109  \item The applications are more and more complex and adaptable to the environment which
110  leads to a mixture of control aspects and data stream computing aspects. A new approach
111  is necessary to be able to describe this type of application and manage the high level
112  synthesis of system embedding control and data flow aspects.
113\end{itemize}
114\parlf
115TRT (Thales Research and Technology) has the mission to assess and de-risk the emerging
116technologies in its domains of expertise. Specifically in COACH, the studied technology is
117a method and associated tools to make the bridge between application capture at system
118level and the implementation on heterogeneous distributed computing architectures. The
119main stake for Thales behind this is the future design process that will be applied to its
120system teams in the future for the computation-intensive sensor applications. In a context
121of very instable market of tools for parallel programming, it is important to experiment
122and demonstrate the candidate technologies.
123\\
124In its role of internal dissemination, TRT will make the demonstration of the full design
125flow within Thales, and will keep available a platform to later evaluate additional
126applications coming from the Business Units.
127\\
128The COACH platform will be used in the new \thales products in which the algorithms are more
129and more dependent of the environment and have to permanently adapt their behavior in
130varying environments.
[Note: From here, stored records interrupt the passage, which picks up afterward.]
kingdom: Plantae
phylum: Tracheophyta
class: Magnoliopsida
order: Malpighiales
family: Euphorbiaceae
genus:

The target markets are the critical infrastructures security and
131border monitoring.
132
133\subsubsection*{Industrial supports}
134
135\mustbecompleted{NON A JOUR}
136The following SMEs demonstrate interest to the COACH project (see the "letters of
137interest" in annexe~\ref{lettre-soutien}) and will follow the COACH evolution and will
138evaluate it:
139\letterOfInterest{ALTERA Corporation}{lettres/Altera1.pdf},
140\letterOfInterestPlus{lettres/Altera2.pdf}
141\letterOfInterest{ADACSYS}{lettres/Coach_ADACSYS_lettre_interet},
142\letterOfInterest{MAGILLEM Design Services}{lettres/Coach_lettre_interet_MDS},
143\letterOfInterest{INPIXAL}{lettres/inpixal.jpg},
144\letterOfInterest{CAMKA System}{lettres/CAMKA-System.pdf},
145\letterOfInterest{ATEME}{lettres/ATEME.pdf},
146\letterOfInterest{ALSIM Simulateur}{lettres/Alsim.pdf},
147\letterOfInterest{SILICOMP-AQL}{lettres/itlabs.pdf},
148\letterOfInterest{ABOUND Logic}{lettres/abound.pdf},
149\letterOfInterest{EADS-ASTRIUM}{lettres/Astrium1.pdf}.
150\letterOfInterestPlus{lettres/Astrium2.pdf}
151
152\letterOfInterestClose
153
154\subsection{Management of Intellectual Property}
155A global consortium agreement will be defined during the first six monts of the project.
156As already stated, the COACH project has been prepared during one year by a monthly meeting
157involving the five academic partners. The general free software policy described in the
158previous section has been agreed by academic partners  and has been
159approved by all industrial participants. This free software policy will
160simplify the definition of the consortium agreement.